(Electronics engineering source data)
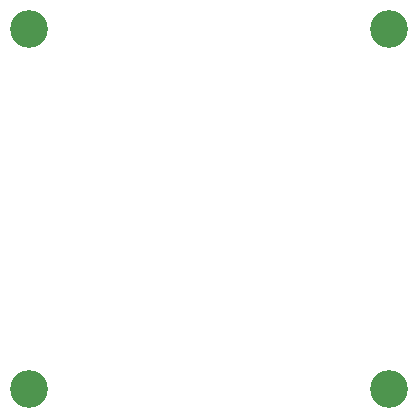
<source format=gbr>
%TF.GenerationSoftware,KiCad,Pcbnew,9.0.0*%
%TF.CreationDate,2025-03-20T11:25:37+03:00*%
%TF.ProjectId,G__ Da__t_m Kart_,47fce720-4461-41f3-9174-316d204b6172,rev?*%
%TF.SameCoordinates,Original*%
%TF.FileFunction,NonPlated,1,4,NPTH,Drill*%
%TF.FilePolarity,Positive*%
%FSLAX46Y46*%
G04 Gerber Fmt 4.6, Leading zero omitted, Abs format (unit mm)*
G04 Created by KiCad (PCBNEW 9.0.0) date 2025-03-20 11:25:37*
%MOMM*%
%LPD*%
G01*
G04 APERTURE LIST*
%TA.AperFunction,ComponentDrill*%
%ADD10C,3.200000*%
%TD*%
G04 APERTURE END LIST*
D10*
%TO.C,H3*%
X78250000Y-48750000D03*
%TO.C,H5*%
X78250000Y-79250000D03*
%TO.C,H4*%
X108750000Y-48750000D03*
%TO.C,H6*%
X108750000Y-79250000D03*
M02*

</source>
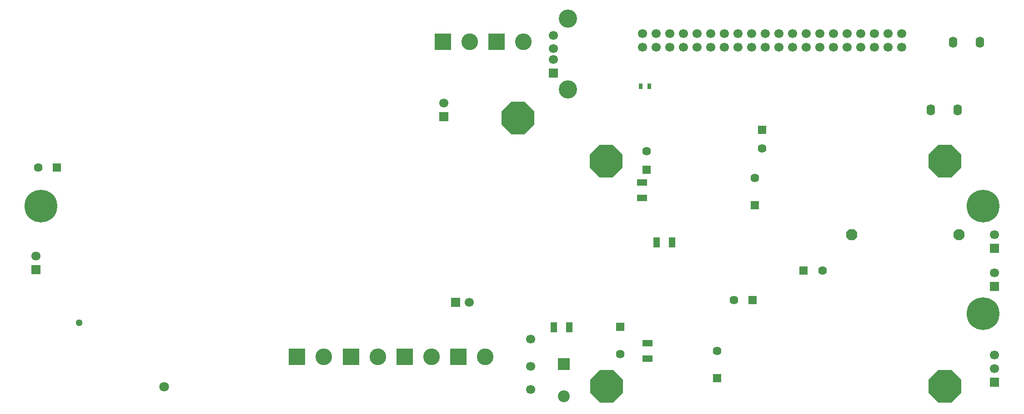
<source format=gbs>
G04*
G04 #@! TF.GenerationSoftware,Altium Limited,Altium Designer,18.1.7 (191)*
G04*
G04 Layer_Color=16711935*
%FSLAX24Y24*%
%MOIN*%
G70*
G01*
G75*
%ADD58R,0.0315X0.0394*%
%ADD62R,0.0453X0.0728*%
%ADD90R,0.0728X0.0453*%
%ADD99C,0.0512*%
%ADD100C,0.0669*%
%ADD101R,0.0669X0.0669*%
%ADD102C,0.1339*%
%ADD103O,0.0630X0.0827*%
%ADD104C,0.0639*%
%ADD105R,0.0639X0.0639*%
%ADD106C,0.1220*%
%ADD107R,0.1220X0.1220*%
%ADD108R,0.0639X0.0639*%
%ADD109C,0.0827*%
%ADD110P,0.0895X8X202.5*%
%ADD111R,0.0669X0.0669*%
%ADD112R,0.0866X0.0866*%
%ADD113C,0.0866*%
%ADD114C,0.0709*%
%ADD115P,0.2599X8X292.5*%
%ADD116C,0.2402*%
D58*
X54783Y42264D02*
D03*
X54173D02*
D03*
D62*
X55325Y30817D02*
D03*
X56467D02*
D03*
X48937Y24577D02*
D03*
X47795D02*
D03*
D90*
X54675Y22274D02*
D03*
Y23415D02*
D03*
X54272Y34085D02*
D03*
Y35226D02*
D03*
D99*
X12992Y24921D02*
D03*
D100*
X39744Y41039D02*
D03*
X47766Y46014D02*
D03*
Y45030D02*
D03*
Y44242D02*
D03*
X80079Y28583D02*
D03*
Y22535D02*
D03*
Y21535D02*
D03*
X69307Y46157D02*
D03*
Y45157D02*
D03*
X70307Y46157D02*
D03*
Y45157D02*
D03*
X71307Y46157D02*
D03*
Y45157D02*
D03*
X72307D02*
D03*
Y46157D02*
D03*
X73307Y45157D02*
D03*
Y46157D02*
D03*
X64307D02*
D03*
Y45157D02*
D03*
X65307Y46157D02*
D03*
Y45157D02*
D03*
X66307Y46157D02*
D03*
Y45157D02*
D03*
X67307D02*
D03*
Y46157D02*
D03*
X68307Y45157D02*
D03*
Y46157D02*
D03*
X59307D02*
D03*
Y45157D02*
D03*
X60307Y46157D02*
D03*
Y45157D02*
D03*
X61307Y46157D02*
D03*
Y45157D02*
D03*
X62307D02*
D03*
Y46157D02*
D03*
X63307Y45157D02*
D03*
Y46157D02*
D03*
X54307D02*
D03*
Y45157D02*
D03*
X55307Y46157D02*
D03*
Y45157D02*
D03*
X56307Y46157D02*
D03*
Y45157D02*
D03*
X57307D02*
D03*
Y46157D02*
D03*
X58307Y45157D02*
D03*
Y46157D02*
D03*
X9843Y29819D02*
D03*
X80079Y31394D02*
D03*
X41591Y26427D02*
D03*
X46102Y23701D02*
D03*
Y21701D02*
D03*
Y20020D02*
D03*
D101*
X39744Y40039D02*
D03*
X47766Y43258D02*
D03*
X80079Y27583D02*
D03*
Y20535D02*
D03*
X9843Y28819D02*
D03*
X80079Y30394D02*
D03*
D102*
X48839Y47234D02*
D03*
Y42047D02*
D03*
D103*
X77382Y40561D02*
D03*
X75413D02*
D03*
X77047Y45512D02*
D03*
X79016D02*
D03*
D104*
X54606Y37520D02*
D03*
X63071Y37717D02*
D03*
X59764Y22835D02*
D03*
X67480Y28740D02*
D03*
X10000Y36299D02*
D03*
X52677Y22598D02*
D03*
X62520Y35543D02*
D03*
X60984Y26575D02*
D03*
D105*
X54606Y36142D02*
D03*
X63071Y39094D02*
D03*
X59764Y20835D02*
D03*
X52677Y24598D02*
D03*
X62520Y33543D02*
D03*
D106*
X41614Y45561D02*
D03*
X45551D02*
D03*
X42756Y22402D02*
D03*
X38819D02*
D03*
X34882D02*
D03*
X30945D02*
D03*
D107*
X39646Y45561D02*
D03*
X43583D02*
D03*
X40787Y22402D02*
D03*
X36850D02*
D03*
X32913D02*
D03*
X28976D02*
D03*
D108*
X66102Y28740D02*
D03*
X11378Y36299D02*
D03*
X62362Y26575D02*
D03*
D109*
X77510Y31368D02*
D03*
D110*
X69636D02*
D03*
D111*
X40591Y26427D02*
D03*
D112*
X48543Y21890D02*
D03*
D113*
Y19528D02*
D03*
D114*
X19213Y20197D02*
D03*
D115*
X45167Y39931D02*
D03*
X76467Y20246D02*
D03*
Y36781D02*
D03*
X51634Y36781D02*
D03*
X51654Y20236D02*
D03*
D116*
X79278Y33468D02*
D03*
Y25594D02*
D03*
X10184Y33468D02*
D03*
M02*

</source>
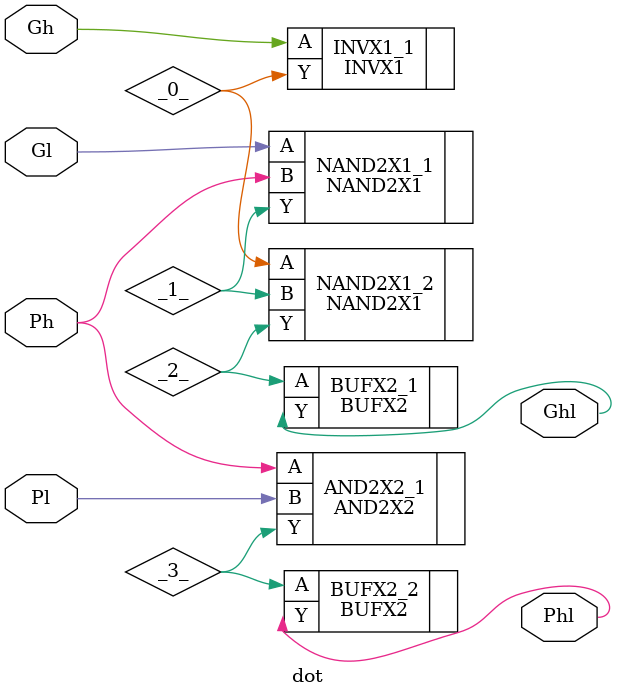
<source format=v>
module dot (Gh, Ph, Gl, Pl, Ghl, Phl);

input Gh;
input Ph;
input Gl;
input Pl;
output Ghl;
output Phl;

INVX1 INVX1_1 ( .A(Gh), .Y(_0_) );
NAND2X1 NAND2X1_1 ( .A(Gl), .B(Ph), .Y(_1_) );
NAND2X1 NAND2X1_2 ( .A(_0_), .B(_1_), .Y(_2_) );
AND2X2 AND2X2_1 ( .A(Ph), .B(Pl), .Y(_3_) );
BUFX2 BUFX2_1 ( .A(_2_), .Y(Ghl) );
BUFX2 BUFX2_2 ( .A(_3_), .Y(Phl) );
FILL FILL_0_0_0 ( );
FILL FILL_0_0_1 ( );
FILL FILL_0_0_2 ( );
FILL FILL_0_1_0 ( );
FILL FILL_0_1_1 ( );
FILL FILL_0_1_2 ( );
endmodule

</source>
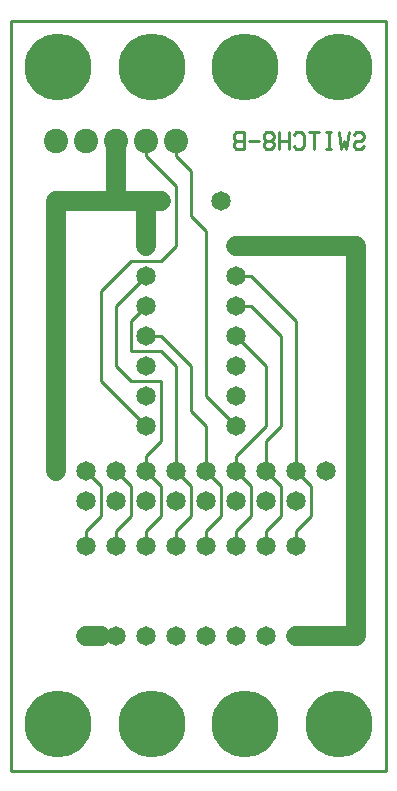
<source format=gbl>
%MOIN*%
%FSLAX25Y25*%
G04 D10 used for Character Trace; *
G04     Circle (OD=.01000) (No hole)*
G04 D11 used for Power Trace; *
G04     Circle (OD=.06700) (No hole)*
G04 D12 used for Signal Trace; *
G04     Circle (OD=.01100) (No hole)*
G04 D13 used for Via; *
G04     Circle (OD=.05800) (Round. Hole ID=.02800)*
G04 D14 used for Component hole; *
G04     Circle (OD=.06500) (Round. Hole ID=.03500)*
G04 D15 used for Component hole; *
G04     Circle (OD=.06700) (Round. Hole ID=.04300)*
G04 D16 used for Component hole; *
G04     Circle (OD=.08100) (Round. Hole ID=.05100)*
G04 D17 used for Component hole; *
G04     Circle (OD=.08900) (Round. Hole ID=.05900)*
G04 D18 used for Component hole; *
G04     Circle (OD=.11300) (Round. Hole ID=.08300)*
G04 D19 used for Component hole; *
G04     Circle (OD=.16000) (Round. Hole ID=.13000)*
G04 D20 used for Component hole; *
G04     Circle (OD=.18300) (Round. Hole ID=.15300)*
G04 D21 used for Component hole; *
G04     Circle (OD=.22291) (Round. Hole ID=.19291)*
%ADD10C,.01000*%
%ADD11C,.06700*%
%ADD12C,.01100*%
%ADD13C,.05800*%
%ADD14C,.06500*%
%ADD15C,.06700*%
%ADD16C,.08100*%
%ADD17C,.08900*%
%ADD18C,.11300*%
%ADD19C,.16000*%
%ADD20C,.18300*%
%ADD21C,.22291*%
%IPPOS*%
%LPD*%
G90*X0Y0D02*D21*X15625Y15625D03*D14*              
X45000Y45000D03*X35000D03*D11*X25000D02*X30000D01*
D14*X25000D03*X55000Y75000D03*D12*Y80000D01*      
X60000Y85000D01*Y95000D01*X55000Y100000D01*D14*   
D03*D12*Y135000D01*X50000Y140000D01*X40000D01*    
Y150000D01*X45000Y155000D01*D14*D03*Y165000D03*   
D12*X35000Y155000D01*Y135000D01*X40000Y130000D01* 
X50000D01*Y110000D01*X45000Y105000D01*Y100000D01* 
D14*D03*D12*X50000Y95000D01*Y85000D01*            
X45000Y80000D01*Y75000D01*D14*D03*D12*X35000D02*  
Y80000D01*D14*Y75000D03*D12*Y80000D02*            
X40000Y85000D01*Y95000D01*X35000Y100000D01*D14*   
D03*D12*X30000Y85000D02*Y95000D01*X25000Y80000D02*
X30000Y85000D01*X25000Y75000D02*Y80000D01*D14*    
Y75000D03*X35000Y90000D03*X25000D03*D12*          
X30000Y95000D02*X25000Y100000D01*D14*D03*         
X15000D03*D11*Y190000D01*X35000D01*X45000D01*     
Y175000D01*D14*D03*D12*X40000Y170000D02*X50000D01*
X30000Y160000D02*X40000Y170000D01*                
X30000Y130000D02*Y160000D01*X45000Y115000D02*     
X30000Y130000D01*D14*X45000Y115000D03*Y125000D03* 
D12*X65000Y115000D02*X60000Y120000D01*            
X65000Y100000D02*Y115000D01*D14*Y100000D03*D12*   
X70000Y95000D01*Y85000D01*X65000Y80000D01*        
Y75000D01*D14*D03*X75000D03*D12*Y80000D01*        
X80000Y85000D01*Y95000D01*X75000Y100000D01*D14*   
D03*D12*Y105000D01*X85000Y115000D01*Y135000D01*   
X75000Y145000D01*D14*D03*D12*X90000D02*           
X80000Y155000D01*X90000Y115000D02*Y145000D01*     
X85000Y110000D02*X90000Y115000D01*                
X85000Y100000D02*Y110000D01*D14*Y100000D03*D12*   
X90000Y95000D01*Y85000D01*X85000Y80000D01*        
Y75000D01*D14*D03*X95000D03*D12*Y80000D01*        
X100000Y85000D01*Y95000D01*X95000Y100000D01*D14*  
D03*D12*Y150000D01*X80000Y165000D01*X75000D01*D14*
D03*Y175000D03*D11*X115000D01*Y45000D01*X95000D01*
D14*D03*X85000D03*X75000D03*D21*X78125Y15625D03*  
D14*X65000Y45000D03*D21*X109375Y15625D03*D14*     
X55000Y45000D03*X95000Y90000D03*X85000D03*        
X75000D03*X65000D03*D12*X0Y0D02*X125000D01*X0D02* 
Y250000D01*X125000D01*Y0D01*D21*X46875Y15625D03*  
D14*X55000Y90000D03*X45000D03*X105000Y100000D03*  
X75000Y115000D03*D12*X65000Y125000D01*Y180000D01* 
X60000Y185000D01*Y200000D01*X55000Y205000D01*     
Y210000D01*D16*D03*X45000D03*D12*Y205000D01*      
X55000Y195000D01*Y175000D01*X50000Y170000D01*D14* 
X70000Y190000D03*X50000D03*D11*X45000D01*         
X35000D02*Y210000D01*D16*D03*X25000D03*X15000D03* 
D21*X46875Y234375D03*X15625D03*D10*               
X114163Y211914D02*X115000Y212871D01*X116674D01*   
X117511Y211914D01*Y210957D01*X116674Y210000D01*   
X115000D01*X114163Y209043D01*Y208086D01*          
X115000Y207129D01*X116674D01*X117511Y208086D01*   
X112511Y212871D02*X111674Y207129D01*              
X110837Y210000D01*X110000Y207129D01*              
X109163Y212871D01*X105837Y207129D02*Y212871D01*   
X106674Y207129D02*X105000D01*X106674Y212871D02*   
X105000D01*X100837Y207129D02*Y212871D01*          
X102511D02*X99163D01*X94163Y208086D02*            
X95000Y207129D01*X96674D01*X97511Y208086D01*      
Y211914D01*X96674Y212871D01*X95000D01*            
X94163Y211914D01*X92511Y207129D02*Y212871D01*     
X89163Y207129D02*Y212871D01*X92511Y210000D02*     
X89163D01*X86674D02*X87511Y210957D01*Y211914D01*  
X86674Y212871D01*X85000D01*X84163Y211914D01*      
Y210957D01*X85000Y210000D01*X86674D01*            
X87511Y209043D01*Y208086D01*X86674Y207129D01*     
X85000D01*X84163Y208086D01*Y209043D01*            
X85000Y210000D01*X82511D02*X79163D01*             
X77511Y207129D02*Y212871D01*X75000D01*            
X74163Y211914D01*Y210957D01*X75000Y210000D01*     
X74163Y209043D01*Y208086D01*X75000Y207129D01*     
X77511D01*Y210000D02*X75000D01*D21*               
X78125Y234375D03*D14*X75000Y155000D03*D12*        
X80000D01*X60000Y120000D02*Y135000D01*D14*        
X75000D03*X45000D03*D12*X60000D02*                
X50000Y145000D01*X45000D01*D14*D03*               
X75000Y125000D03*D21*X109375Y234375D03*M02*       

</source>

* What this task involves
Can you repeat, word for word, every line above from the one containing "D03*D12*Y150000D01*X80000Y165000D01*X75000D01*D14*" down to the one containing "X74163Y211914D01*Y210957D01*X75000Y210000D01*", including both?

* Exercise solution
D03*D12*Y150000D01*X80000Y165000D01*X75000D01*D14*
D03*Y175000D03*D11*X115000D01*Y45000D01*X95000D01*
D14*D03*X85000D03*X75000D03*D21*X78125Y15625D03*  
D14*X65000Y45000D03*D21*X109375Y15625D03*D14*     
X55000Y45000D03*X95000Y90000D03*X85000D03*        
X75000D03*X65000D03*D12*X0Y0D02*X125000D01*X0D02* 
Y250000D01*X125000D01*Y0D01*D21*X46875Y15625D03*  
D14*X55000Y90000D03*X45000D03*X105000Y100000D03*  
X75000Y115000D03*D12*X65000Y125000D01*Y180000D01* 
X60000Y185000D01*Y200000D01*X55000Y205000D01*     
Y210000D01*D16*D03*X45000D03*D12*Y205000D01*      
X55000Y195000D01*Y175000D01*X50000Y170000D01*D14* 
X70000Y190000D03*X50000D03*D11*X45000D01*         
X35000D02*Y210000D01*D16*D03*X25000D03*X15000D03* 
D21*X46875Y234375D03*X15625D03*D10*               
X114163Y211914D02*X115000Y212871D01*X116674D01*   
X117511Y211914D01*Y210957D01*X116674Y210000D01*   
X115000D01*X114163Y209043D01*Y208086D01*          
X115000Y207129D01*X116674D01*X117511Y208086D01*   
X112511Y212871D02*X111674Y207129D01*              
X110837Y210000D01*X110000Y207129D01*              
X109163Y212871D01*X105837Y207129D02*Y212871D01*   
X106674Y207129D02*X105000D01*X106674Y212871D02*   
X105000D01*X100837Y207129D02*Y212871D01*          
X102511D02*X99163D01*X94163Y208086D02*            
X95000Y207129D01*X96674D01*X97511Y208086D01*      
Y211914D01*X96674Y212871D01*X95000D01*            
X94163Y211914D01*X92511Y207129D02*Y212871D01*     
X89163Y207129D02*Y212871D01*X92511Y210000D02*     
X89163D01*X86674D02*X87511Y210957D01*Y211914D01*  
X86674Y212871D01*X85000D01*X84163Y211914D01*      
Y210957D01*X85000Y210000D01*X86674D01*            
X87511Y209043D01*Y208086D01*X86674Y207129D01*     
X85000D01*X84163Y208086D01*Y209043D01*            
X85000Y210000D01*X82511D02*X79163D01*             
X77511Y207129D02*Y212871D01*X75000D01*            
X74163Y211914D01*Y210957D01*X75000Y210000D01*     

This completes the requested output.